## 抜粋
----------
お母さんのお腹の中からこの世界に生まれてきたばかりなのに、海はやさしさを持っている。

この世界には、やさしさがはじめから存在するのだ。

犬の匂い。

海を初めて車に乗せて、奈良から熱海まで運んだ時に、
車の中で、犬の臭いがした。

それは、犬特有の臭いというか、人間とは違った臭い。

それから1ヶ月に一度くらいの感覚で海をシャワーで洗うけど、
すぐにその臭いは感じられるようになる。

海の垂れた耳は時々耳掃除シートで掃除しているけど、
いつもチーズのような臭いがする。

そしてこの臭いもいつのまにか匂いに感じられて好きになってしまった。

海を置いて東京に仕事に出かけた帰り道、
早く家に帰って海の匂いを嗅ぎたいと思う。

帰ってくるKを。

僕はテレワークなので、毎朝三島の病院に出勤していくKを見送っている。

海を抱きながら階段を降りていくKに手を振る。海はいつも、Kが出かける時に寂しそうに鳴く。

夜になってKが三島から帰ってくる時間になると、僕は料理の手を時々休めて、窓の外を見つめる。

三島から我が家は40分くらいだろうか。暗闇の中、走ってくる車の音が聞こえないかと何度も耳を澄ませる。

ちょうど、Kが車で帰ってくるのを見つけたり、車を置いて歩いてくるKを見つけることもある。

窓を開けて海を抱っこしながら海に話しかける。「Kちゃんが帰って来たよ」海は興奮して喜んでいるのがわかる。

Kが下から僕たちに気づいて何か話しかける。

家には灯がともり、暖房もついている。

僕は、今日もKが無事に帰れたことを感謝する。

ハンドクリーム。

朝ごはんも昼ごはんも夕ご飯作る僕は、洗い物もその都度するのでお湯を使う。

お湯は手の油分を奪い去ってしまうようで、乾燥している冬場はどうしても手が荒れてカサカサになってしまうものだ。

僕はそんなことはあまり気にせず外で庭の手入れや家事をしていて、ついついハンドクリームもつけるのを忘れてしまう。

夜、Kが先にお風呂に入って、その後僕がお風呂に入って、Kの待つ布団に潜り込む。

するとすかさずKがハンドクリームを自分の手に出し、僕の手を摑んで塗ってくれる。
----------
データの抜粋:
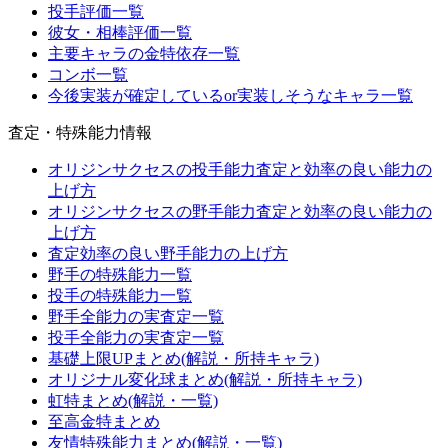
投手評価一覧
彼女・相棒評価一覧
主要キャラの金特依存一覧
コンボ一覧
今後実装が確定しているor実装しそうなキャラ一覧
査定・特殊能力情報
オリジンサクセスの投手能力査定と効率の良い能力の
上げ方
オリジンサクセスの野手能力査定と効率の良い能力の
上げ方
査定効率の良い野手能力の上げ方
野手の特殊能力一覧
投手の特殊能力一覧
野手全能力の実査定一覧
投手全能力の実査定一覧
基礎上限UPまとめ(解説・所持キャラ)
オリジナル変化球まとめ(解説・所持キャラ)
虹特まとめ(解説・一覧)
至高金特まとめ
友情特殊能力まとめ(解説・一覧)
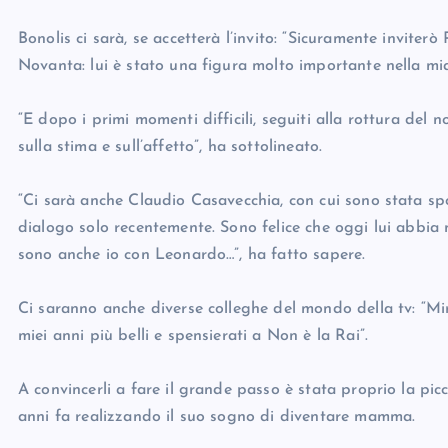
Bonolis ci sarà, se accetterà l’invito: “Sicuramente inviter
Novanta: lui è stato una figura molto importante nella mia
“E dopo i primi momenti difficili, seguiti alla rottura del 
sulla stima e sull’affetto”, ha sottolineato.
“Ci sarà anche Claudio Casavecchia, con cui sono stata spo
dialogo solo recentemente. Sono felice che oggi lui abbia 
sono anche io con Leonardo…”, ha fatto sapere.
Ci saranno anche diverse colleghe del mondo della tv: “Mir
miei anni più belli e spensierati a Non è la Rai”.
A convincerli a fare il grande passo è stata proprio la p
anni fa realizzando il suo sogno di diventare mamma.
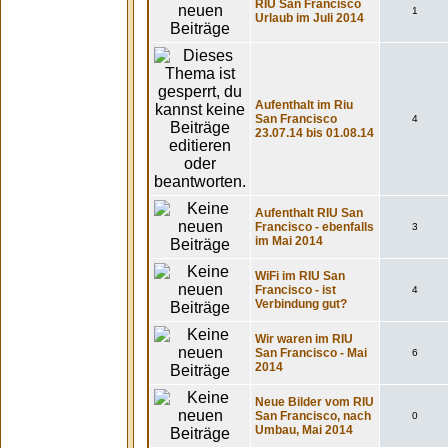
RIU San Francisco
1
Urlaub im Juli 2014
Aufenthalt im Riu
San Francisco
4
23.07.14 bis 01.08.14
Aufenthalt RIU San
Francisco - ebenfalls
3
im Mai 2014
WiFi im RIU San
Francisco - ist
4
Verbindung gut?
Wir waren im RIU
San Francisco - Mai
6
2014
Neue Bilder vom RIU
San Francisco, nach
0
Umbau, Mai 2014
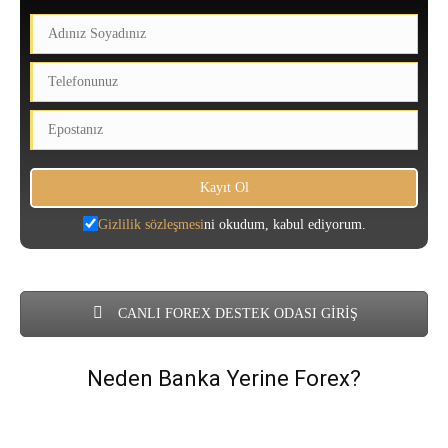
Gizlilik sözleşmesi
ni okudum, kabul ediyorum.
CANLI FOREX DESTEK ODASI GİRİŞ
Neden Banka Yerine Forex?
----------
## 課題の内容
1) 愛犬の海とKとの暮らしを綴った文章から、「そしてこの臭いもいつのまにか匂いに感じられて好きになってしまった。」を含む箇所で始まり「々休めて、窓の外を見つめる。」の直後で終わる部分を、一字一句変えずに繰り返して書くこと。
2) 愛犬の海とKとの暮らしを綴った文章の最後の一文の後から、話を引き取って続きを書くこと。

## 順番の回答
1)
そしてこの臭いもいつのまにか匂いに感じられて好きになってしまった。

海を置いて東京に仕事に出かけた帰り道、
早く家に帰って海の匂いを嗅ぎたいと思う。

帰ってくるKを。

僕はテレワークなので、毎朝三島の病院に出勤していくKを見送っている。

海を抱きながら階段を降りていくKに手を振る。海はいつも、Kが出かける時に寂しそうに鳴く。

夜になってKが三島から帰ってくる時間になると、僕は料理の手を時々休めて、窓の外を見つめる。

2)
そんな時に、Kのこんなやさしさが好きなのだと思う。

裂けたパジャマ。

僕たちは、8枚くらいのパジャマを毎日洗濯しながら順番に着ている。

それでもお気に入りのリネンのパジャマは何年も着ているとさすがに弱ってくるようで、僕のベージュのパジャマの背中が少し裂けてしまっていたようだ。

僕はそのパジャマを役目が終えたので捨てようと思っていたところ、昼御飯が終わってKが裁縫道具を取り出して縫い始めた。

途中僕に1回針に糸を通してくれと言うのでて通したけど、しばらく真剣に縫っていたかと思ったら、少ししたら裂けた部分を綺麗に取り繕いパジャマが元に戻った。

僕は、「破れた服はすぐに捨てて買い換えればいいや」という性格なのだけど、僕とは真逆で何事にも慎重で倹約家のKは、こんな風に地道に縫ってくれる。

そんなKの質素な暮らし方が、僕はとても好きだ。

暖房のない暮らし。

熱海の家は、もともと冷暖房の付いていない日本家屋で平屋の一軒家。

部屋が3つあるのだけど、リビングだけは暖房をつけてもらい、他の2部屋は今の所電気の工事が終わっていないため冷暖房がついていない。

日本家屋で暮らしたことのある人ならわかると思うけど、障子や襖という紙と木でできた家の中は、隙間風が通ったりして寒いものだ。

毎日、リビングでKと一緒にヌクヌクと寛いだあとは、風呂に入って寝室に向かう。寝室はこの時期、すでに寒くなっていて、二人で、「寒いねー。寒いねー」と言いながらベッドの中に潜り込む。

でも不思議なことに、ベッドの中はあっという間に温かくなってくる。二人の体温がみるみるうちに羽毛布団の中に溜まり、このまま布団の中から出たくないとさえ思う。布団から出ている顔はひんやりと寒いのに、布団の中は驚くほどあったかい。

でも、もしこれが一人だったら、きっとこんなに早く温まることはないのだと思う。二人の体温は、1人×2ではなくて、1人×4くらいの温かさがあると思うのだ。

そして朝起きた時も、隣にKの温もりを湯たんぽのように感じながら、「なんて幸せなんだろう・・・」と思うのだ。

母の小包。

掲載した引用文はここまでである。